Lawmakers Call For Non-Interference In Selection Of SOE Commissioners


By: Kebba AF Touray

During their debate on State Owned Enterprises Bill, 2022 on Monday, 19th December 2022, Members of the National Assembly warned that there should be no political or other interference in the selection and operations of State-owned Enterprise Commission and its members.

While seconding the motion on the SOE Bill 2022, the Member for Brikama South, Lamin J Sanneh said the bill will provide a monitoring mechanism in the performance of SOEs, by putting them on a firm footing and maximize their profitability, thereby ensuring that the SOEs pay dividend to the government at the end of the day, as expected.

The Member for Upper Fulladou West, Bakary Kora, said the Bill has come at the right time in view of the constraints confronting SOEs. He said there are thirteen SOEs and the Bill will address all the loopholes and the high indebtedness of SOEs.

“When the SOE Commission is set up, all these loopholes will be put to history. If we want to develop as a nation, we need a well-functioning SOE because they are cornerstones in the creation of job opportunities,” he added.

The Member for Jokadu Constituency, Salif Jawo, called for a regulation of SOEs, adding that their roles include job create; provision of services and paying of dividend to the State; that if SOEs are properly monitored and managed, they have the potential of contributing greatly to the GDP of the country.

“Gambia gained independence in 1965 and citizens still cry of being confronted with constraints regarding employment opportunities. There should be effective monitoring of SOEs so that they can deliver as mandated and the Bill ensures that this is attained,” he said.

Member for Lower Nuimi, Omar Darboe, stated that the establishment of the SOE Commission is cardinal in the monitoring of the entities, and that during the establishment of the said commission there is dire need to consider gender equality in the commission.

He added that the political interference in the work of the SOEs is now minimized, stating that the government does not want to have a say or hand in the operations of the SOEs, and this according to him, is among the reasons certain issues are happening in some of the entities.

Member for Jarra Central, Kebba Jallow, said that the fact that the SOEs are not forthcoming in the payment of their dividend to government shows the inefficiencies in the sector, thus expressed the establishment of the SOE Commission will serve as a game changer, in ensuring the effective and efficient execution of the SOEs.

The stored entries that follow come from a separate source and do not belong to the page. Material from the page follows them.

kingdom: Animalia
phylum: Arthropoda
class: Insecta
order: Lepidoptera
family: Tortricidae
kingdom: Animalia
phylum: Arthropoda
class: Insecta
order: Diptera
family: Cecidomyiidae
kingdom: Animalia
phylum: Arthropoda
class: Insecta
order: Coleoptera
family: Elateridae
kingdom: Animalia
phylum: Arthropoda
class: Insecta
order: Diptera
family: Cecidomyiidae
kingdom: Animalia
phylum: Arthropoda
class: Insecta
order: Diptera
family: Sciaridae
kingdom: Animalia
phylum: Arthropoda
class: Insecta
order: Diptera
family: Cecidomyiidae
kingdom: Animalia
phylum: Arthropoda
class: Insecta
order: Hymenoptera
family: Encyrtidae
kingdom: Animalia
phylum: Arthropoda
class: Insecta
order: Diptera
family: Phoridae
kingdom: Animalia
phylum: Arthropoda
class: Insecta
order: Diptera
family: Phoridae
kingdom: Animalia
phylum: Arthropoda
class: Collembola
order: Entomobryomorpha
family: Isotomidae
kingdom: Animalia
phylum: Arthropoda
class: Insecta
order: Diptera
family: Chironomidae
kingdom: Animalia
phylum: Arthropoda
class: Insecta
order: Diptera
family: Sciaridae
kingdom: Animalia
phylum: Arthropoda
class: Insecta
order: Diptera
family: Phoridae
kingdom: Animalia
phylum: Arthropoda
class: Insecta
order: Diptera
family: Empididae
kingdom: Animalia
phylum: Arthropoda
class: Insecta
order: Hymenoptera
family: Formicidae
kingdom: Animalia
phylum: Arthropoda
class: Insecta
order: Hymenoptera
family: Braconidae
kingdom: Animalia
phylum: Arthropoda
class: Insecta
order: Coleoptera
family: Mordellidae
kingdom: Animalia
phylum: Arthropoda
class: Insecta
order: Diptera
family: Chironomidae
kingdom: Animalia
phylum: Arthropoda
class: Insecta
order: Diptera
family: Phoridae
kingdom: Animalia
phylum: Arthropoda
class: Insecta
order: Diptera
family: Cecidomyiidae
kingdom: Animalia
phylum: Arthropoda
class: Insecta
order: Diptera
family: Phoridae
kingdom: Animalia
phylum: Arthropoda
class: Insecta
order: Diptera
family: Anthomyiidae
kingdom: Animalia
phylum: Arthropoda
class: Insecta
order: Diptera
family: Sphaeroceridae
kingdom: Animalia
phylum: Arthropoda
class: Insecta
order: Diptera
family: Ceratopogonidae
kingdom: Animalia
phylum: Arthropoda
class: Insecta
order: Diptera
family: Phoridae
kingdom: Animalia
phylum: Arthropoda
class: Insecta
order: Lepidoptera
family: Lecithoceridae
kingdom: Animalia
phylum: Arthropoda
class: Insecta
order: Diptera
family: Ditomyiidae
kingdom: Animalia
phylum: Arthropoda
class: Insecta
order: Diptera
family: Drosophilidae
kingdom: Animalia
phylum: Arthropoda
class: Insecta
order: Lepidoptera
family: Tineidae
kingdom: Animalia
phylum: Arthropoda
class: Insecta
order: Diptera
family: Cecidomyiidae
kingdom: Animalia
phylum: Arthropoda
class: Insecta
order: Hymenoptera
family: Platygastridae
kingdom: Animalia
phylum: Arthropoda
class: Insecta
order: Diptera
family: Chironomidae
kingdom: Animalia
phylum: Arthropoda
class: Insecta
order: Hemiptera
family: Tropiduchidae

“Some of the SOEs are highly indebted to the tune of D3.5 billion which is an indication of gross inefficiencies in the sector. The Bill will strengthen the monitoring of the SOEs, put the challenges and the huge liabilities owed by the SOEs into history,” he said.

Member for Foni Kansala, Alimameh Gibba, while commenting on the Bill, stated that in execution of its core mandate, SOEs will pay dividends to the government, enhance employability and profitability of the entities and  the commission will also serve as a watchdog to all the SOEs.

He challenged that once established and properly scrutinized; the SOE Commission will work effectively and will be able to hold the entities to account.

Member for Kiang West, Lamin Ceesay, dilated that the appointment into the SOE Commission be done with due regard to competency, credibility and should comprise of members of high sense of integrity and has the requisite knowledge, to ensure that they properly execute the core mandates of the SOEs, saying “The SOEs should be efficient in carrying out their core mandates, effectively and efficiently represent the government.”

Alhagie S Darboe, member for Brikama North, suggested for the Bill to be referred to the relevant committee for further scrutiny and report its findings to the plenary.

“Members expressed concerns over political interference. If more power is given to the appointing authority, they will dictate the performance of the SOEs. The power to appoint needs to be critically looked into to ensure that the appointments are subjected to legislative confirmation, so as to avert political interference in the work of the commission,” he said.

Member for Wuli East Constituency, Suwaibou Touray, said that the significance of creating SOEs is to pay dividend to government apart from tax and move the country’s budget to another level, and challenged that the SOEs be empowered to be able to compete.

“Our problems regarding the SOEs are accountability and transparency. We must scrutinise this Bill thoroughly to ensure that the loopholes are addressed,” he said.

“SOEs have been characterised with corruption, nepotism, kleptocracy, patronage and political interference which are all negatively impacting on the effective performance of the SOES.  The objective of the Bill is realistic but there is the need for effective monitoring, evaluation and implementation of the Bill. This will ensure the effective and efficient implementation of the Bill to ensure that the purposes for which it is passed and enacted are attained,” Sulayman Saho, Member for Baddibu Central said.